● **TASK BRIEF**: Convert each of the rows below into a JSON list of strings, with one string per line and blank lines left out.

● **MATERIALS PROVIDED**:
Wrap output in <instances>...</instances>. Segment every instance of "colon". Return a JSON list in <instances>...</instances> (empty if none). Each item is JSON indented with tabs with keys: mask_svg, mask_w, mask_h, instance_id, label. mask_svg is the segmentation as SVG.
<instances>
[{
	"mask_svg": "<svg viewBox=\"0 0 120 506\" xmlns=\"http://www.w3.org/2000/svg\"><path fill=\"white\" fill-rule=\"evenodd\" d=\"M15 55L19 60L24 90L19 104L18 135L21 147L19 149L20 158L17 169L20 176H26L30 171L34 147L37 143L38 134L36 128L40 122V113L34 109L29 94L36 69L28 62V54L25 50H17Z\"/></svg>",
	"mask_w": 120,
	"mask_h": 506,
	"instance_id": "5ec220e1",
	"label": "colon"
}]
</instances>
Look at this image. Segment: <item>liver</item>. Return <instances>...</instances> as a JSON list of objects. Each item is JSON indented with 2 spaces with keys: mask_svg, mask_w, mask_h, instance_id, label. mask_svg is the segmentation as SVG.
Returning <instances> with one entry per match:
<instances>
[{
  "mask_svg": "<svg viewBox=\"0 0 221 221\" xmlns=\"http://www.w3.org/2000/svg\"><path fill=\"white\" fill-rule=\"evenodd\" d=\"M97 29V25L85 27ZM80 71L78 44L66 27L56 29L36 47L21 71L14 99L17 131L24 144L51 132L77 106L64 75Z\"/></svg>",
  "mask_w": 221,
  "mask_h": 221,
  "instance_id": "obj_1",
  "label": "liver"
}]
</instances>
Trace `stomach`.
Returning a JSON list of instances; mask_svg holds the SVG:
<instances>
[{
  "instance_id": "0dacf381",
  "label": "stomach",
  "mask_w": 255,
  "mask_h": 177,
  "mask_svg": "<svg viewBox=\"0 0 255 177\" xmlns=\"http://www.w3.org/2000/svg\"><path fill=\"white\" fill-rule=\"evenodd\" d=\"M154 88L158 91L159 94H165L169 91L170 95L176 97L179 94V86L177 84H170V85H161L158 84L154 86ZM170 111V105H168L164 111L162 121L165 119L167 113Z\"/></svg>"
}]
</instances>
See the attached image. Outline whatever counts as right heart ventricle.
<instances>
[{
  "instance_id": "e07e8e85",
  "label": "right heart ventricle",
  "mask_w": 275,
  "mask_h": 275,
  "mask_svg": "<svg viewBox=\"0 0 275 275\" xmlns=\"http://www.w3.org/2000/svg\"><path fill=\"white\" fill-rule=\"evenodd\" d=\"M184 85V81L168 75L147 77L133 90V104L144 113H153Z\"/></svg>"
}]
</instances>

● **REPLY TO THE TASK**:
[
  "Wrap output in <instances>...</instances>. Segment every instance of \"colon\". Return a JSON list in <instances>...</instances> (empty if none). Each item is JSON indented with tabs with keys: mask_svg, mask_w, mask_h, instance_id, label. mask_svg is the segmentation as SVG.",
  "<instances>",
  "[{",
  "\t\"mask_svg\": \"<svg viewBox=\\\"0 0 120 506\\\" xmlns=\\\"http://www.w3.org/2000/svg\\\"><path fill=\\\"white\\\" fill-rule=\\\"evenodd\\\" d=\\\"M15 55L19 60L24 90L19 104L18 135L21 147L19 149L20 158L17 169L20 176H26L30 171L34 147L37 143L38 134L36 128L40 122V113L34 109L29 94L36 69L28 62V54L25 50H17Z\\\"/></svg>\",",
  "\t\"mask_w\": 120,",
  "\t\"mask_h\": 506,",
  "\t\"instance_id\": \"5ec220e1\",",
  "\t\"label\": \"colon\"",
  "}]",
  "</instances>",
  "Look at this image. Segment: <item>liver</item>. Return <instances>...</instances> as a JSON list of objects. Each item is JSON indented with 2 spaces with keys: mask_svg, mask_w, mask_h, instance_id, label. mask_svg is the segmentation as SVG.",
  "Returning <instances> with one entry per match:",
  "<instances>",
  "[{",
  "  \"mask_svg\": \"<svg viewBox=\\\"0 0 221 221\\\" xmlns=\\\"http://www.w3.org/2000/svg\\\"><path fill=\\\"white\\\" fill-rule=\\\"evenodd\\\" d=\\\"M97 29V25L85 27ZM80 71L78 44L66 27L56 29L36 47L21 71L14 99L17 131L24 144L51 132L77 106L64 75Z\\\"/></svg>\",",
  "  \"mask_w\": 221,",
  "  \"mask_h\": 221,",
  "  \"instance_id\": \"obj_1\",",
  "  \"label\": \"liver\"",
  "}]",
  "</instances>",
  "Trace `stomach`.",
  "Returning a JSON list of instances; mask_svg holds the SVG:",
  "<instances>",
  "[{",
  "  \"instance_id\": \"0dacf381\",",
  "  \"label\": \"stomach\",",
  "  \"mask_w\": 255,",
  "  \"mask_h\": 177,",
  "  \"mask_svg\": \"<svg viewBox=\\\"0 0 255 177\\\" xmlns=\\\"http://www.w3.org/2000/svg\\\"><path fill=\\\"white\\\" fill-rule=\\\"evenodd\\\" d=\\\"M154 88L158 91L159 94H165L169 91L170 95L176 97L179 94V86L177 84H170V85H161L158 84L154 86ZM170 111V105H168L164 111L162 121L165 119L167 113Z\\\"/></svg>\"",
  "}]",
  "</instances>",
  "See the attached image. Outline whatever counts as right heart ventricle.",
  "<instances>",
  "[{",
  "  \"instance_id\": \"e07e8e85\",",
  "  \"label\": \"right heart ventricle\",",
  "  \"mask_w\": 275,",
  "  \"mask_h\": 275,",
  "  \"mask_svg\": \"<svg viewBox=\\\"0 0 275 275\\\" xmlns=\\\"http://www.w3.org/2000/svg\\\"><path fill=\\\"white\\\" fill-rule=\\\"evenodd\\\" d=\\\"M184 85V81L168 75L147 77L133 90V104L144 113H153Z\\\"/></svg>\"",
  "}]",
  "</instances>"
]